Exploitable Buffer Overflow in a Server
Objective
Identify the buffer overflow vulnerability in a server process. Verify the existence of the vulnerability by fuzzing the running server process. Outline an attack that would provide remote access to a shell running on the server hardware; if possible, implement the attack. Finally, describe how to fix the bug in the server software.
Scenario
The "Bad Server" package implements a simple server program that includes an exploitable buffer overflow. Your objective is to identify the vulnerability, verify the vulnerability through fuzzing, design an attack, and, if possible, implement the attack.

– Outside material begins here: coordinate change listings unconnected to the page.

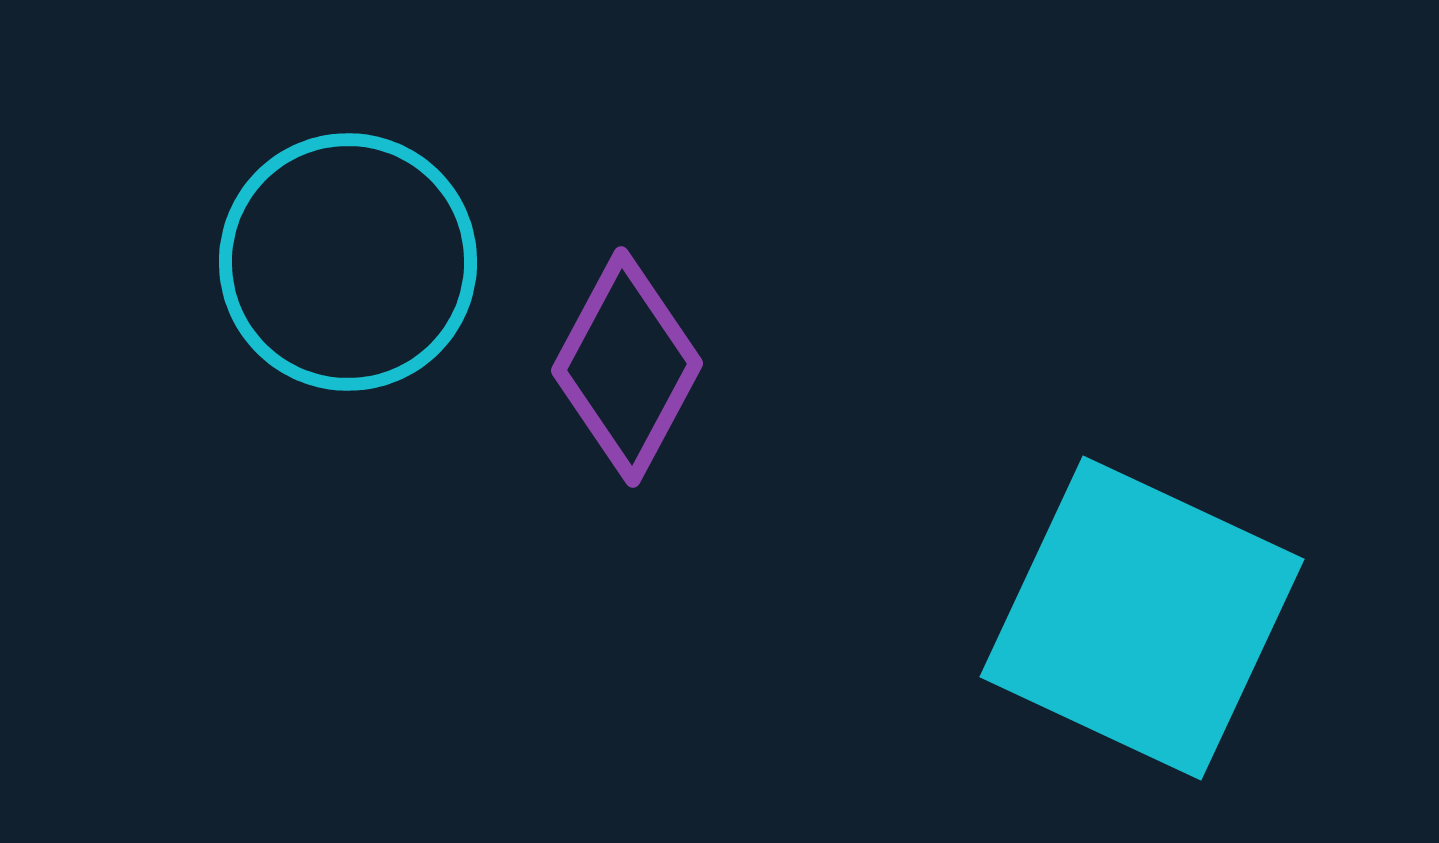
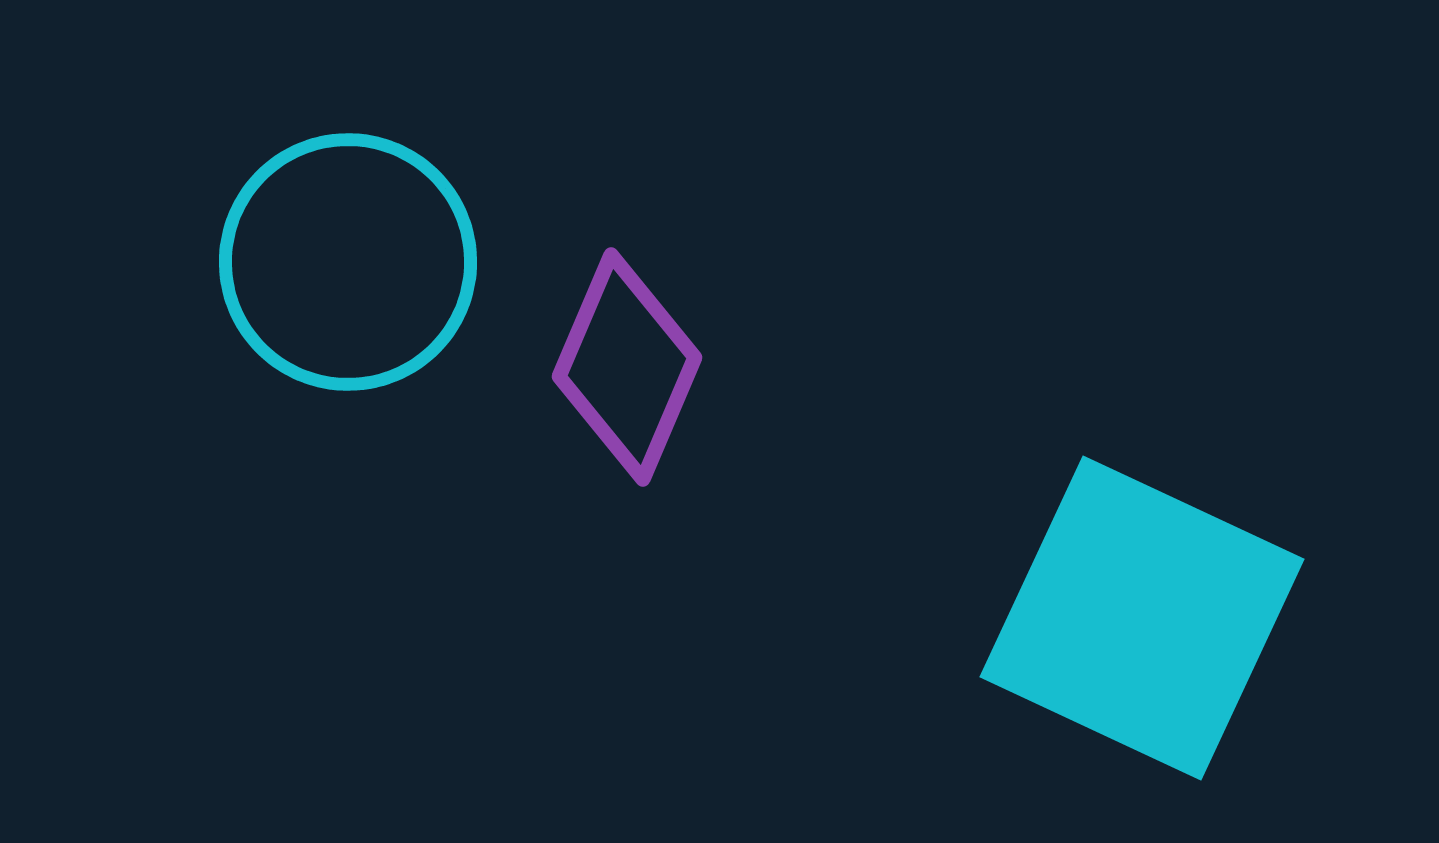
purple diamond: rotated 5 degrees counterclockwise
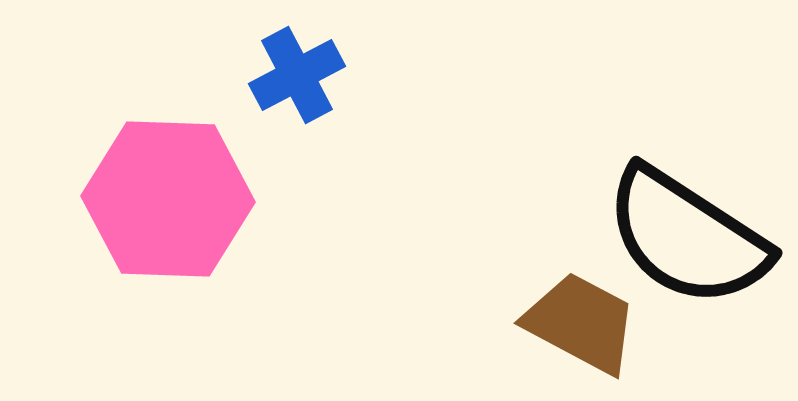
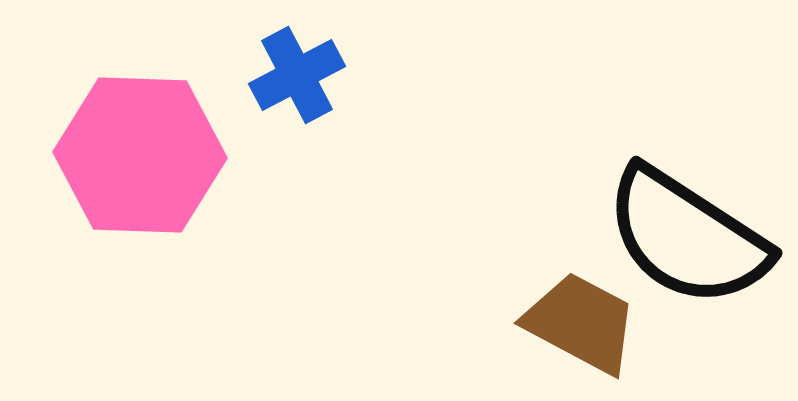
pink hexagon: moved 28 px left, 44 px up
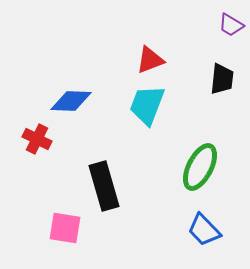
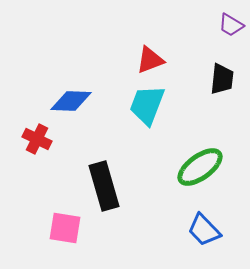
green ellipse: rotated 27 degrees clockwise
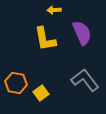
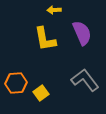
orange hexagon: rotated 15 degrees counterclockwise
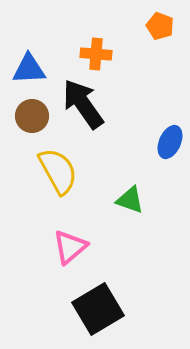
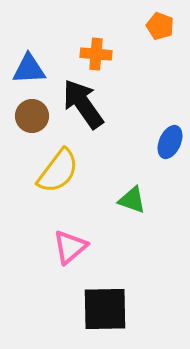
yellow semicircle: rotated 66 degrees clockwise
green triangle: moved 2 px right
black square: moved 7 px right; rotated 30 degrees clockwise
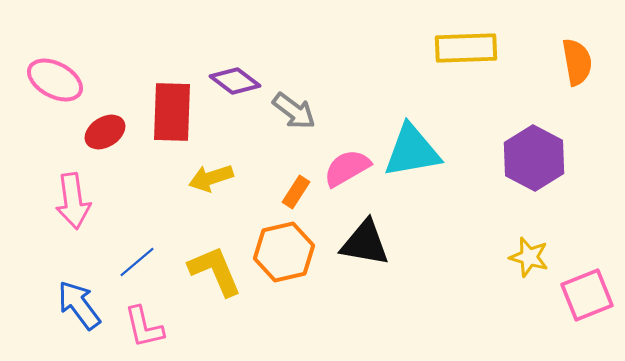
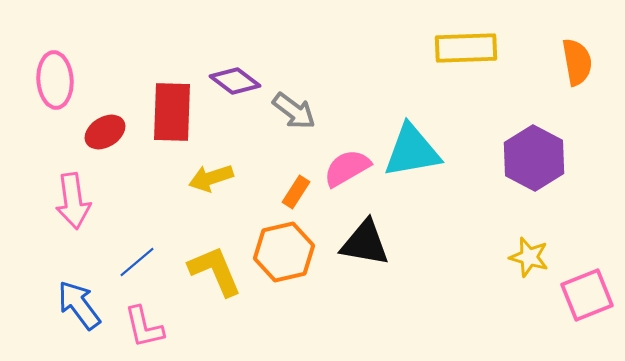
pink ellipse: rotated 58 degrees clockwise
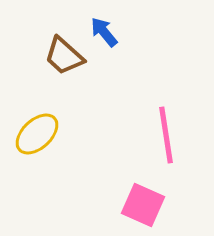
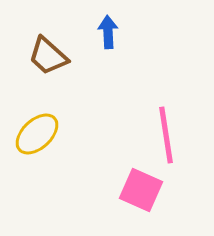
blue arrow: moved 4 px right; rotated 36 degrees clockwise
brown trapezoid: moved 16 px left
pink square: moved 2 px left, 15 px up
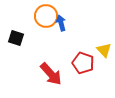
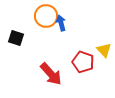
red pentagon: moved 1 px up
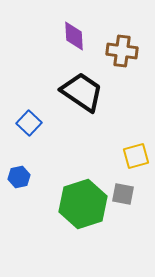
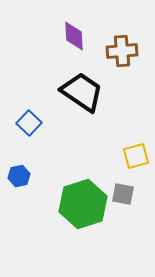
brown cross: rotated 12 degrees counterclockwise
blue hexagon: moved 1 px up
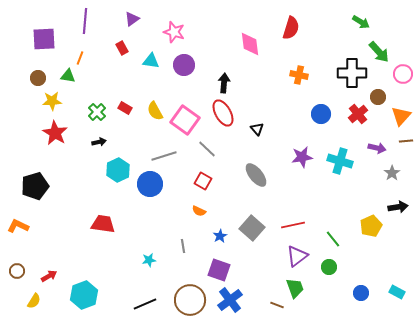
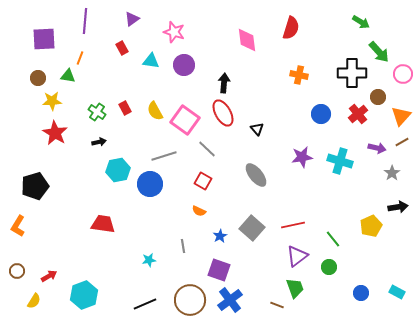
pink diamond at (250, 44): moved 3 px left, 4 px up
red rectangle at (125, 108): rotated 32 degrees clockwise
green cross at (97, 112): rotated 12 degrees counterclockwise
brown line at (406, 141): moved 4 px left, 1 px down; rotated 24 degrees counterclockwise
cyan hexagon at (118, 170): rotated 15 degrees clockwise
orange L-shape at (18, 226): rotated 85 degrees counterclockwise
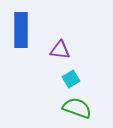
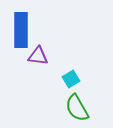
purple triangle: moved 22 px left, 6 px down
green semicircle: rotated 140 degrees counterclockwise
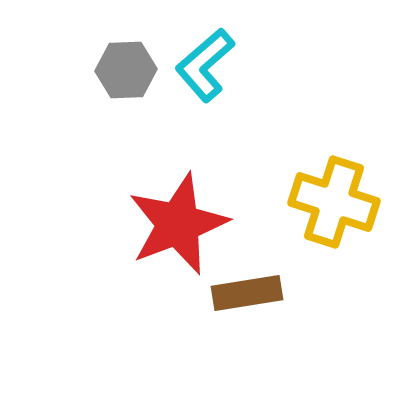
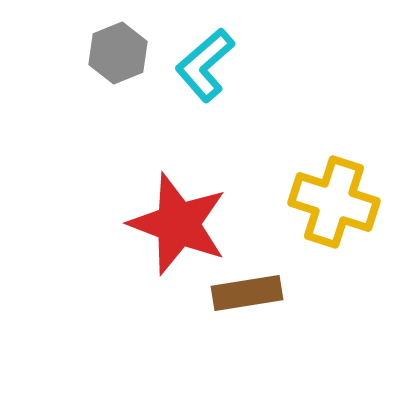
gray hexagon: moved 8 px left, 17 px up; rotated 20 degrees counterclockwise
red star: rotated 30 degrees counterclockwise
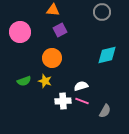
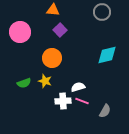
purple square: rotated 16 degrees counterclockwise
green semicircle: moved 2 px down
white semicircle: moved 3 px left, 1 px down
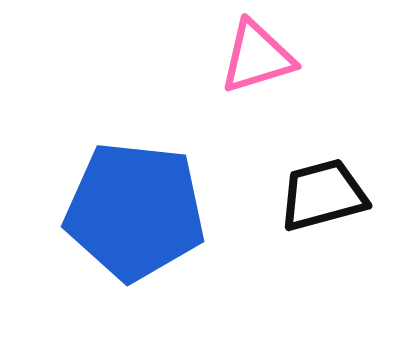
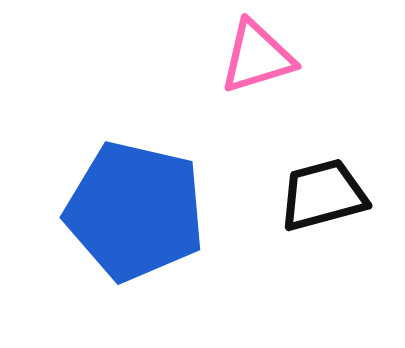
blue pentagon: rotated 7 degrees clockwise
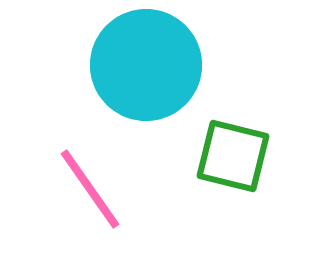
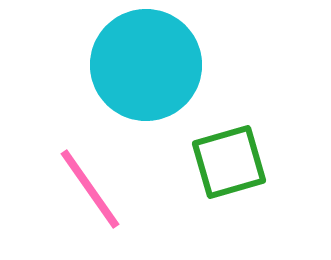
green square: moved 4 px left, 6 px down; rotated 30 degrees counterclockwise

The server code, sample shell code, and any other documents are available from my Box directory.
Procedure
You may choose to begin by analyzing the server code, or you can go directly to running the server and attacking it remotely. The following steps outline how to install and interact with the running server.-
Build and install the server code on a vulnerable server VM
(for example, the SEEDUbuntu12.04 VM, since it already has
stack protections turned-off). Run the server as root and
specify the port number on which it should listen for connections:
sudo ./bad_server 50000
-
From your host computer (or second VM) connect to the remote
server using netcat (nc). Here is an example from my
installation (my input is in bold):
nc 192.168.1.23 50000 Welcome to TB Server 1000 > help Available commands: help login passphrase quit
Try each of the commands; note any messages that are returned. - Write a Python program that uses Pexpect to remotely “fuzz” the server; determine what input causes the connection to terminate. If you analyzed the source code first, are your fuzzing results consistent with your analysis?
- Examine the provided connect-back shellcode (connectback_shell_v1.asm) and explain what this shellcode is doing. Outline an attack on the server using this shellcode; your description must include how the attacker would interact with the compromised server.
- Advanced: Implement the full attack on the vulnerable server.